[Start of section]

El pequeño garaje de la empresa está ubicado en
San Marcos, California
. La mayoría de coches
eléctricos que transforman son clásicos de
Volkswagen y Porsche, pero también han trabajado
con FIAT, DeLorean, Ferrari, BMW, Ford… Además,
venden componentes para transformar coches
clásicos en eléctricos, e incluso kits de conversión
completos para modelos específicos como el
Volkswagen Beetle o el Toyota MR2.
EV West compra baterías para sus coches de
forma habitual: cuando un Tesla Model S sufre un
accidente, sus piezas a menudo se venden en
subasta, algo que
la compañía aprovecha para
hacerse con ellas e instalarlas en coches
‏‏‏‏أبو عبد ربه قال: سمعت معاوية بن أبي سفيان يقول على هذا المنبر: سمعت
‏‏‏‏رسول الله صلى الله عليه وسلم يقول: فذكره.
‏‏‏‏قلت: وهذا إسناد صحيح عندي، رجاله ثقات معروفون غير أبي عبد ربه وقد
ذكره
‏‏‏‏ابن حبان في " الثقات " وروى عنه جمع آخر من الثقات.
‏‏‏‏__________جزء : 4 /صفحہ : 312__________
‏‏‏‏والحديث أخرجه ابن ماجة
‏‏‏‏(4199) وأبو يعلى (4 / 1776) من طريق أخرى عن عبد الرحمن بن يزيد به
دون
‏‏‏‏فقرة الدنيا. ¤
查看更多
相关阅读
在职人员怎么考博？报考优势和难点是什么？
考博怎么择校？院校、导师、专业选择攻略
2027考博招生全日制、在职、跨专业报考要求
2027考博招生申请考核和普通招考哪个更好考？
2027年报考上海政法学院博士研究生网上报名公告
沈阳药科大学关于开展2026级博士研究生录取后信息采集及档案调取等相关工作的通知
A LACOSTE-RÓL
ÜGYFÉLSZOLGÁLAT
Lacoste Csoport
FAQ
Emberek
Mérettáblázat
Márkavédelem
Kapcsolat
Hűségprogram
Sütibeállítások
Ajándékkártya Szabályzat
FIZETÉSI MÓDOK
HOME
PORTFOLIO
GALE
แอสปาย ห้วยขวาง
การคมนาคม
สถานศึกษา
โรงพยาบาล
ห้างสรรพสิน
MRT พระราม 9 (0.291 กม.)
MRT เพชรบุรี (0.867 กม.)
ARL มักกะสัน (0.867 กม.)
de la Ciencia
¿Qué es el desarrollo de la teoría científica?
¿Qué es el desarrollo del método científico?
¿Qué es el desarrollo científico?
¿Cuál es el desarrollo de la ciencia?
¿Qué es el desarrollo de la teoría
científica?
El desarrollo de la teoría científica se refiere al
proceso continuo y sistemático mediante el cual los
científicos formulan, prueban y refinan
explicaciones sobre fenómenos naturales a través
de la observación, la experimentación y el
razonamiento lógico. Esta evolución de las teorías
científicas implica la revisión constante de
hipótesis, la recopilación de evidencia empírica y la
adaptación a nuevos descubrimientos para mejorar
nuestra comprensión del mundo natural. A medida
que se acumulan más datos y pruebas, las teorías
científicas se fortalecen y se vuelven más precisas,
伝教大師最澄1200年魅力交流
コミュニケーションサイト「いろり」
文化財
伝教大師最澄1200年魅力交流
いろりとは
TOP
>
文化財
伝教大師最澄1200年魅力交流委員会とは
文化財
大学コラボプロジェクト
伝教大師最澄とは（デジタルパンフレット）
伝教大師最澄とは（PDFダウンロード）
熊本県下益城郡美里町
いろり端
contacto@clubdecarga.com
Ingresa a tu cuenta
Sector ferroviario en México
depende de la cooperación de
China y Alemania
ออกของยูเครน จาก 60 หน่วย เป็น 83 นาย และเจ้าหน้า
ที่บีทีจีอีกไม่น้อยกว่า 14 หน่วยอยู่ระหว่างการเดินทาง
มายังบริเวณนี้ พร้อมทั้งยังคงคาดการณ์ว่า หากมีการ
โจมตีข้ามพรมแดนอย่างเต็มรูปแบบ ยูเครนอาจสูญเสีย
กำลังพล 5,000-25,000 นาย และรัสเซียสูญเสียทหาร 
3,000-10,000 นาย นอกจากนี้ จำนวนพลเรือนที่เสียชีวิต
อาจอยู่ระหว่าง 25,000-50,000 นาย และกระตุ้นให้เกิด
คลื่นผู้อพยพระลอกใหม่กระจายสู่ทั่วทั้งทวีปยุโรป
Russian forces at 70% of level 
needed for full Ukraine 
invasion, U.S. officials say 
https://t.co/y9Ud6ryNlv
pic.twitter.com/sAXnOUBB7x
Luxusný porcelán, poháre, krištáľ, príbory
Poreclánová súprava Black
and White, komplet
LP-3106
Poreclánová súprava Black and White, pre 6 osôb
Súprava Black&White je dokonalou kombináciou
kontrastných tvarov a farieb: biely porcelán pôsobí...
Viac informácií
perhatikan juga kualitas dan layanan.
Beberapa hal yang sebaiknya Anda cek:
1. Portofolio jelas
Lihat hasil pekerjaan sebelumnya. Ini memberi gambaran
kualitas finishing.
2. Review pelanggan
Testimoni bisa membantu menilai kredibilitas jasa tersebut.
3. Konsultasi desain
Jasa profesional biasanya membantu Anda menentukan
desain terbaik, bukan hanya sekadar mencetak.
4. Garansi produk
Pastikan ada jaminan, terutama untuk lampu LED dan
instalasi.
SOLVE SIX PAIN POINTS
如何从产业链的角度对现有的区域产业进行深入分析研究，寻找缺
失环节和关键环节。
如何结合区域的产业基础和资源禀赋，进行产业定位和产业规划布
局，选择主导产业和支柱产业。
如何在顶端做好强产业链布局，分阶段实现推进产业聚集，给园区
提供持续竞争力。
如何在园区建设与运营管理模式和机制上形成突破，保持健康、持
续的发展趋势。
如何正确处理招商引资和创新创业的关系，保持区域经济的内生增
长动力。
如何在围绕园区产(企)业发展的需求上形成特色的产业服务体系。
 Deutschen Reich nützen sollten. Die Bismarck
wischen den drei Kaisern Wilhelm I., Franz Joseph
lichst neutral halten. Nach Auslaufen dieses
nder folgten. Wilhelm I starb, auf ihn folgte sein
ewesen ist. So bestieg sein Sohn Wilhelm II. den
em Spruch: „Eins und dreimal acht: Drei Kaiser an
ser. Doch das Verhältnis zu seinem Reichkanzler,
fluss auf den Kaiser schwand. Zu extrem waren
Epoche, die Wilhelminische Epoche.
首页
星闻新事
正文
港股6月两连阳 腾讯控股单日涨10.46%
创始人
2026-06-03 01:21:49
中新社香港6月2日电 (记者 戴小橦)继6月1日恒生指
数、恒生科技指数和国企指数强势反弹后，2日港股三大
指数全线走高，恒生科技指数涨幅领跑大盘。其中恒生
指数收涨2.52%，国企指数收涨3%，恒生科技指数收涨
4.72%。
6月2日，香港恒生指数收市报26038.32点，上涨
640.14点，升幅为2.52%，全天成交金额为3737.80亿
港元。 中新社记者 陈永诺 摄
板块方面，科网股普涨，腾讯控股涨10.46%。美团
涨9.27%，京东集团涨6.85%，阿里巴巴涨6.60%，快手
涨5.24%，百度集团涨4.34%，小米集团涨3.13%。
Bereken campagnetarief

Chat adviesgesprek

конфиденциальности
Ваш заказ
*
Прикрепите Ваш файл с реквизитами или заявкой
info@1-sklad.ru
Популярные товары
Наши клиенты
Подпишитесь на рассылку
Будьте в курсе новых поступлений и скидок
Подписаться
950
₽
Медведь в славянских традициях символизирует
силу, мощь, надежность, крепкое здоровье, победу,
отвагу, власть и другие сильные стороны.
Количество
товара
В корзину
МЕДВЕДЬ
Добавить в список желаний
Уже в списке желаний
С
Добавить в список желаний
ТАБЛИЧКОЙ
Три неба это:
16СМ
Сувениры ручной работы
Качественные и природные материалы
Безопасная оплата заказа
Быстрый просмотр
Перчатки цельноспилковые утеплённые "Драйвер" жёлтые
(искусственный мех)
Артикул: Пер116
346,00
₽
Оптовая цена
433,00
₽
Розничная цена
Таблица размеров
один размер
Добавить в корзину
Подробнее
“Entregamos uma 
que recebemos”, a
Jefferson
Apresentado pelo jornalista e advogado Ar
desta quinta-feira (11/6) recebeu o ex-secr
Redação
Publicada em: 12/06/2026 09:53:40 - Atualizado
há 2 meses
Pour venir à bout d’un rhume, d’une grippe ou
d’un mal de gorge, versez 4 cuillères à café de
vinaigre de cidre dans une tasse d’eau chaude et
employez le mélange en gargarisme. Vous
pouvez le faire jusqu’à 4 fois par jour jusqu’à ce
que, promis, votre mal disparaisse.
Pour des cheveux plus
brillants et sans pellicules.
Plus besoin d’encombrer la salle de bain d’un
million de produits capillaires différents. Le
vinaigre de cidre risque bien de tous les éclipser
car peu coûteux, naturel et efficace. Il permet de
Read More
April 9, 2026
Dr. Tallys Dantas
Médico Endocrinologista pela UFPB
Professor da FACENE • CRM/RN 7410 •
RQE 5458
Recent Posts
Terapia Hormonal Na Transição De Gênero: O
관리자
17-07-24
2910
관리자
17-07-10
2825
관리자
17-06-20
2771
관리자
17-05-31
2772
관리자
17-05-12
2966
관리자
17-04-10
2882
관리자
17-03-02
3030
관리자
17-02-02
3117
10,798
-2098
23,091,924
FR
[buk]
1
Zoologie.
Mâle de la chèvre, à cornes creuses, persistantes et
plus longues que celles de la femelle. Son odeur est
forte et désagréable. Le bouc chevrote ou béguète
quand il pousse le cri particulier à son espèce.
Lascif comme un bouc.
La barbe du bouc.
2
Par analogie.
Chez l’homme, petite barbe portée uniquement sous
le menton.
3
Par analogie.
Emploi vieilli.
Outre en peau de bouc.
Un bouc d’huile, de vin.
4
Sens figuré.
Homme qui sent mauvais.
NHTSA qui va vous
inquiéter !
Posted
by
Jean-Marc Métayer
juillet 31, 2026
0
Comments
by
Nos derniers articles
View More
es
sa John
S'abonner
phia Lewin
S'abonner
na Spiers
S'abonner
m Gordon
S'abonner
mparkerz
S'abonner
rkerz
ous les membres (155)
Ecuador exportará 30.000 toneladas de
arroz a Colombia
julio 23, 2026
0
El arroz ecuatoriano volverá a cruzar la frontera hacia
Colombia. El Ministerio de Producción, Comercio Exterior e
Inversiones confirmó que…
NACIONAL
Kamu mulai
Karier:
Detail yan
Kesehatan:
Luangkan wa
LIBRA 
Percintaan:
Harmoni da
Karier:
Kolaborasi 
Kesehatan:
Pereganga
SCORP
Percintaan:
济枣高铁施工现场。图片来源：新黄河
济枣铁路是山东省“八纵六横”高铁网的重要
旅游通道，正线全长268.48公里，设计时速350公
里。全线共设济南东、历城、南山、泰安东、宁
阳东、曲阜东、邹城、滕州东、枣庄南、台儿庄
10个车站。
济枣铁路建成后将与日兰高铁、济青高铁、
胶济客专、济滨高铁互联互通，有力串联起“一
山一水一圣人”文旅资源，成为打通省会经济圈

[End of section]

**How to complete this task**.
What is wanted is a copy of every line in the listing that includes the word "eléctricos".

**Result below**.
eléctricos que transforman son clásicos de
clásicos en eléctricos, e incluso kits de conversión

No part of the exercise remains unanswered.